A fresh breath of unnatural air

In the middle of internship applications, I have also just submitted an abstract for the upcoming National Conference on Undergraduate Research. Here it is. Thoughts?

Bensaude-Vincent and Newman (02007) offer an intellectual history of the division between the natural and the artificial. In their introduction, they insinuate that the pervasiveness of the dichotomy in culture and language prevents it from being discarded in the present day. This attitude, I posit, is symptomatic of a larger problem: Like many thinkers who are trapped in a binary as familiar as the air they breathe, their acclimation to history undermines the force required to leave the binary behind in favor of something fresher: in this case, a more politically progressive stance toward the human and toward the inherited and re-created world.

Writing with a commitment a priori to the principle of open futurity (as articulated by the futurist Jamais Cascio), I make a plea for an artificial future that learns from, yet transcends, natural history — a future wherein precisely the transcedence of the nature-art binary enables human flourishing anew.
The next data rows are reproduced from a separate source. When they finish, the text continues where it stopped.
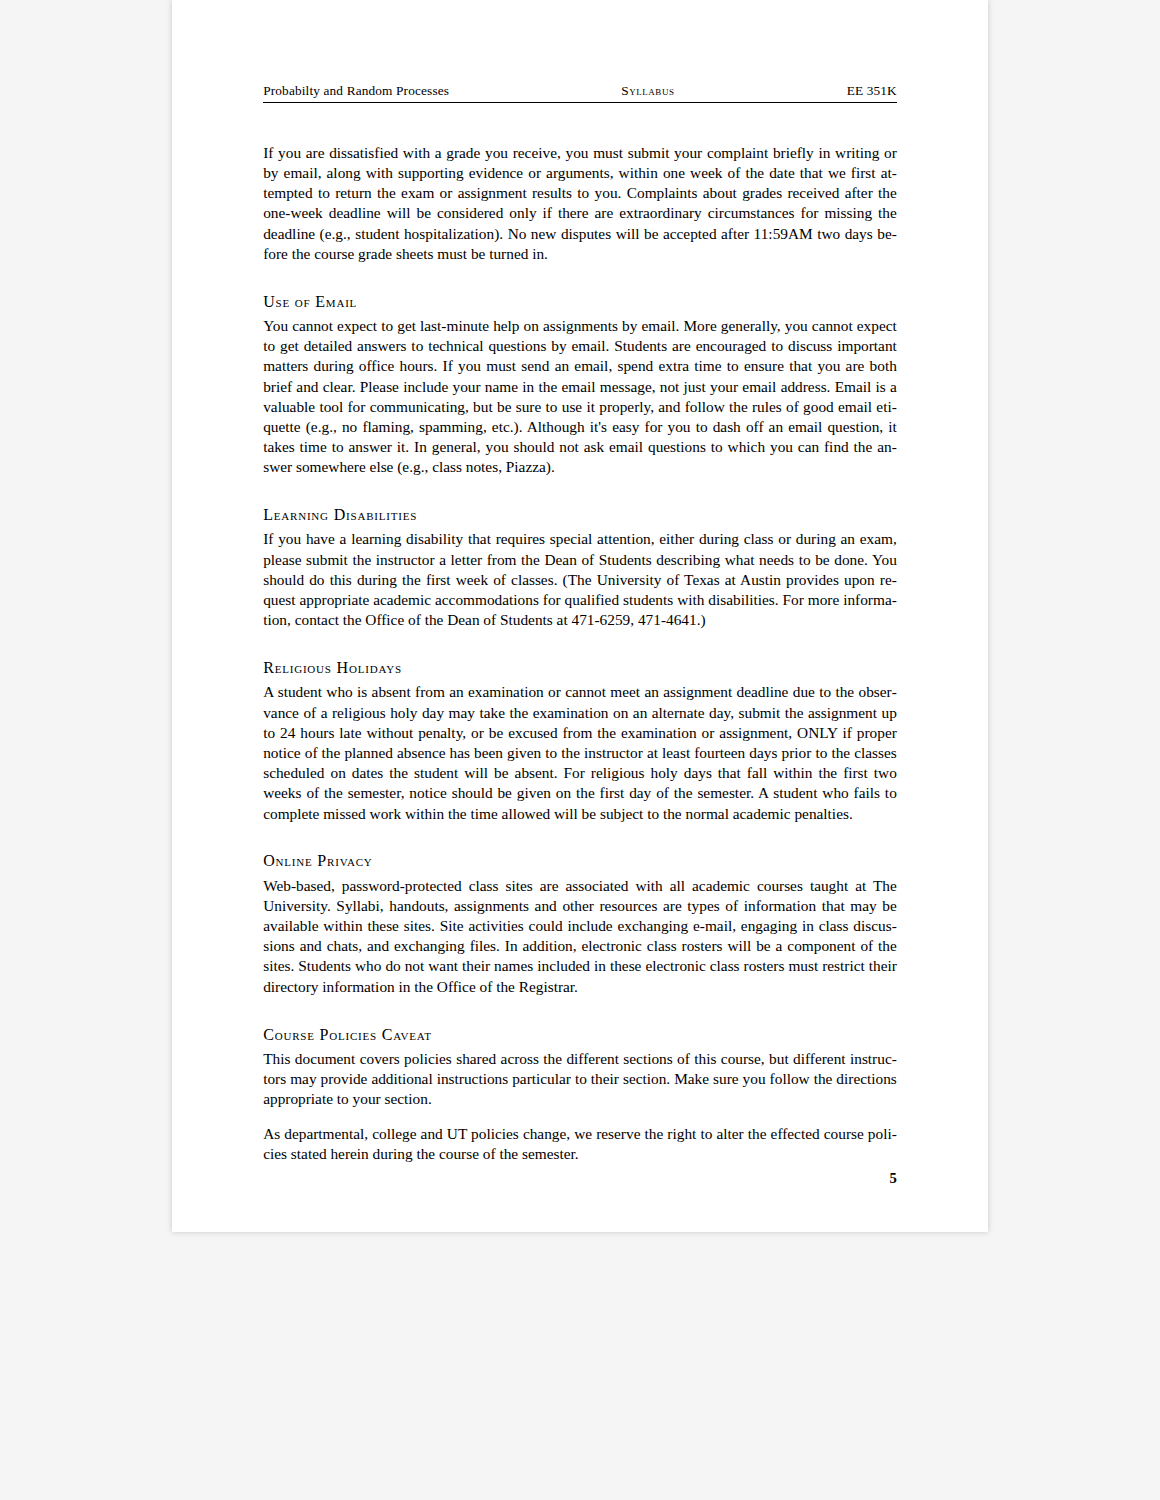Probabilty and Random Processes Syllabus EE 351K
If you are dissatisfied with a grade you receive, you must submit your complaint briefly in writing or by email, along with supporting evidence or arguments, within one week of the date that we first attempted to return the exam or assignment results to you. Complaints about grades received after the one-week deadline will be considered only if there are extraordinary circumstances for missing the deadline (e.g., student hospitalization). No new disputes will be accepted after 11:59AM two days before the course grade sheets must be turned in.
Use of Email
You cannot expect to get last-minute help on assignments by email. More generally, you cannot expect to get detailed answers to technical questions by email. Students are encouraged to discuss important matters during office hours. If you must send an email, spend extra time to ensure that you are both brief and clear. Please include your name in the email message, not just your email address. Email is a valuable tool for communicating, but be sure to use it properly, and follow the rules of good email etiquette (e.g., no flaming, spamming, etc.). Although it's easy for you to dash off an email question, it takes time to answer it. In general, you should not ask email questions to which you can find the answer somewhere else (e.g., class notes, Piazza).
Learning Disabilities
If you have a learning disability that requires special attention, either during class or during an exam, please submit the instructor a letter from the Dean of Students describing what needs to be done. You should do this during the first week of classes. (The University of Texas at Austin provides upon request appropriate academic accommodations for qualified students with disabilities. For more information, contact the Office of the Dean of Students at 471-6259, 471-4641.)
Religious Holidays
A student who is absent from an examination or cannot meet an assignment deadline due to the observance of a religious holy day may take the examination on an alternate day, submit the assignment up to 24 hours late without penalty, or be excused from the examination or assignment, ONLY if proper notice of the planned absence has been given to the instructor at least fourteen days prior to the classes scheduled on dates the student will be absent. For religious holy days that fall within the first two weeks of the semester, notice should be given on the first day of the semester. A student who fails to complete missed work within the time allowed will be subject to the normal academic penalties.
Online Privacy
Web-based, password-protected class sites are associated with all academic courses taught at The University. Syllabi, handouts, assignments and other resources are types of information that may be available within these sites. Site activities could include exchanging e-mail, engaging in class discussions and chats, and exchanging files. In addition, electronic class rosters will be a component of the sites. Students who do not want their names included in these electronic class rosters must restrict their directory information in the Office of the Registrar.
Course Policies Caveat
This document covers policies shared across the different sections of this course, but different instructors may provide additional instructions particular to their section. Make sure you follow the directions appropriate to your section.
As departmental, college and UT policies change, we reserve the right to alter the effected course policies stated herein during the course of the semester.
5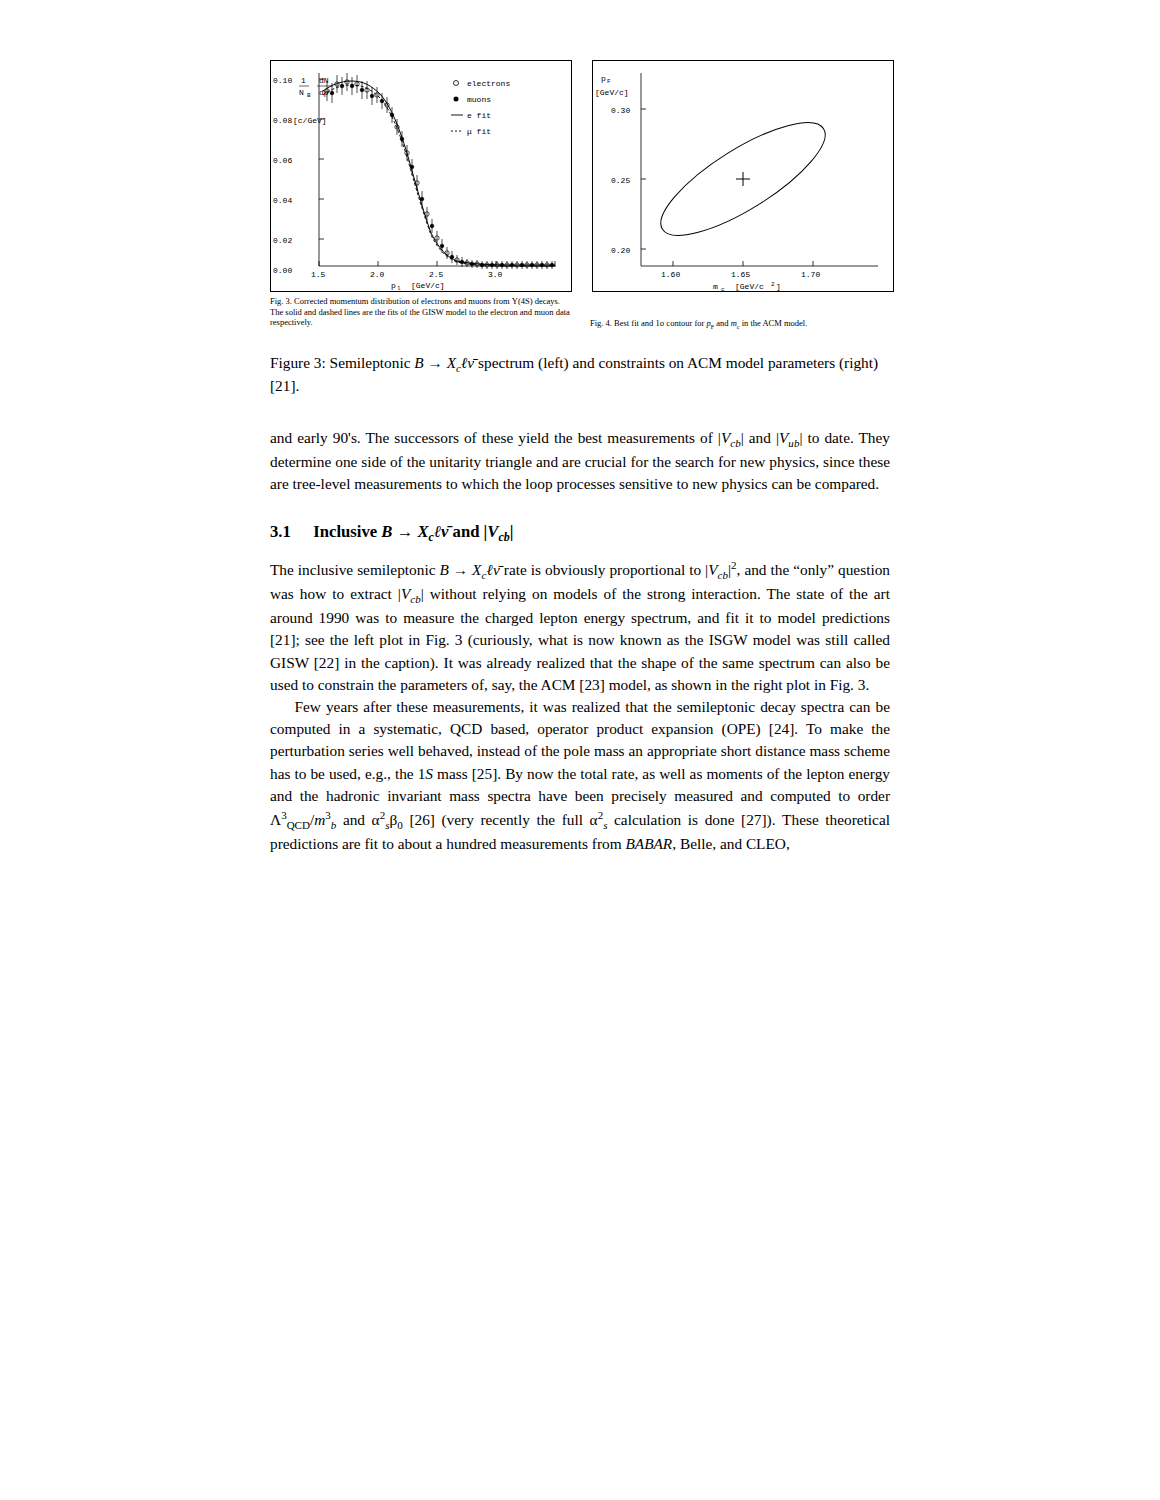0.10 0.08 0.06 0.04 0.02 0.00 1 N B dN dp [c/GeV] 1.5 2.0 2.5 3.0 p l [GeV/c] electrons muons e fit μ fit
p F [GeV/c] 0.30 0.25 0.20 1.60 1.65 1.70 m c [GeV/c 2 ]
Fig. 3. Corrected momentum distribution of electrons and muons from Υ(4S) decays. The solid and dashed lines are the fits of the GISW model to the electron and muon data respectively.
Fig. 4. Best fit and 1σ contour for pF and mc in the ACM model.
Figure 3: Semileptonic B → Xcℓν̄ spectrum (left) and constraints on ACM model parameters (right) [21].
and early 90's. The successors of these yield the best measurements of |Vcb| and |Vub| to date. They determine one side of the unitarity triangle and are crucial for the search for new physics, since these are tree-level measurements to which the loop processes sensitive to new physics can be compared.
3.1 Inclusive B → Xcℓν̄ and |Vcb|
The inclusive semileptonic B → Xcℓν̄ rate is obviously proportional to |Vcb|2, and the “only” question was how to extract |Vcb| without relying on models of the strong interaction. The state of the art around 1990 was to measure the charged lepton energy spectrum, and fit it to model predictions [21]; see the left plot in Fig. 3 (curiously, what is now known as the ISGW model was still called GISW [22] in the caption). It was already realized that the shape of the same spectrum can also be used to constrain the parameters of, say, the ACM [23] model, as shown in the right plot in Fig. 3.
Few years after these measurements, it was realized that the semileptonic decay spectra can be computed in a systematic, QCD based, operator product expansion (OPE) [24]. To make the perturbation series well behaved, instead of the pole mass an appropriate short distance mass scheme has to be used, e.g., the 1S mass [25]. By now the total rate, as well as moments of the lepton energy and the hadronic invariant mass spectra have been precisely measured and computed to order Λ3QCD/m3b and α2sβ0 [26] (very recently the full α2s calculation is done [27]). These theoretical predictions are fit to about a hundred measurements from BABAR, Belle, and CLEO,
I begin with the individual human, a first site at which possibilities for emancipation from nature can easily be seen. Emerging genetic, prosthetic, and cognitive modification technologies offer deeper self-determination. Bioethics and human rights discourses, in response, should shed their attachments to nature and artifice as discursive categories. Prospects of ubiquitous computing and planetary geoengineering provide, next, an opportunity to reconsider the status of the nature-art binary at the level of the biosphere. In material terms, the binary is converging; I suggest that its moral and semantic dimensions should also converge.

After countering various objections, the essay concludes with a discussion of other dichotomies of significance — such as that of democracy versus aristocracy and sustainable versus unsustainable development — toward which my thesis ultimately attempts to shift focus.